Cet exercice sur le fil, donc assez périlleux, m’a interrogée sur le poids de mes différentes casquettes dans l’écoute en chair et en os, de l’émetteur à traduire. Cela a rendu l’expérience très riche et par moments d’une densité insaisissable, indescriptible. En effet, au-delà de ma double culture, mon parcours d’artiste peintre/intervenante et de psychologue clinicienne d’orientation psychanalytique, a permis une écoute particulièrement habitée lors de certaines présentations. Cette écoute a été sensible car, dans mes pratiques, je suis directement concernée par la thématique du colloque. Je n’ai pas eu la sensation que cette perméabilité subjective aux sujets exposés ait empêché l’acte de traduire, ni de maintenir la distance nécessaire afin que le texte émis ne soit pas (trop) interprété. Mais nous pourrions nous demander à quel point ce travail de traduction in situ a pu être affecté par les spécificités des traductrices, peut-être même par leur présence physique, leur voix, leur collaboration, leur proximité et aussi par leurs différences.
Dans quelle mesure une traduction, qui se doit par définition la plus fidèle possible à la parole émise, peut être d’abord reçue, pensée par le traducteur à partir de sa propre expérience et ensuite traduite au plus près de la langue de départ ? Que fait-on de cet « écart » en temps réel ? Dans ces espaces « perdus » et peuplés entre deux langues, entre les mots dits, prononcés, circulent des « restes » non-dits. Ces morceaux flottants et singuliers, appartiendraient à la fois à l’émetteur, au traducteur et à l’auditoire, échappant à la traduction littérale. Ainsi, ce qui n’a pas à être traduit (et qui ne l’a pas été), participe ici à cette transformation d’une langue à l’autre.

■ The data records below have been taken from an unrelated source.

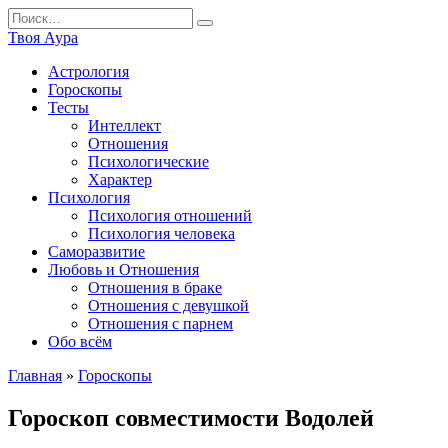
Перейти
Search
к
for:
Твоя Аура
содержанию
Астрология
Гороскопы
Тесты
Интеллект
Отношения
Психологические
Характер
Психология
Психология отношений
Психология человека
Саморазвитие
Любовь и Отношения
Отношения в браке
Отношения с девушкой
Отношения с парнем
Обо всём
Главная
»
Гороскопы
Гороскоп совместимости Водолей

Dans ce travail de réflexion à propos de notre participation simultanée in situ lors de ce colloque, ce qui a échappé aux mots et à la traduction elle-même, est remarquablement présent. S’agit-il d’éléments inconscients, que nous aurions partagés ? Par l’écoute puis la traduction orale, nous nous sommes sans doute efforcées de rendre réels, d’incarner les liens entre arts, réel et psychanalyse, aussi en acceptant de nous laisser traverser par ce qui n’était pas nommé dans la langue. En étant à la fois présente aux mots et perméable à ces « restes », j’ai pour ma part associé ce travail à un mouvement créatif, telle une pulsion esthétique, où le corps, nos corps en présence, ont participé à garder vivante, multiple et ouverte, la relation entre art et psychanalyse. Comme si, malgré nos tentatives d’en attraper quelque chose, en en traduisant les textes qui l’ont décrite, ce rapport n’en finissait plus d’être en mouvement.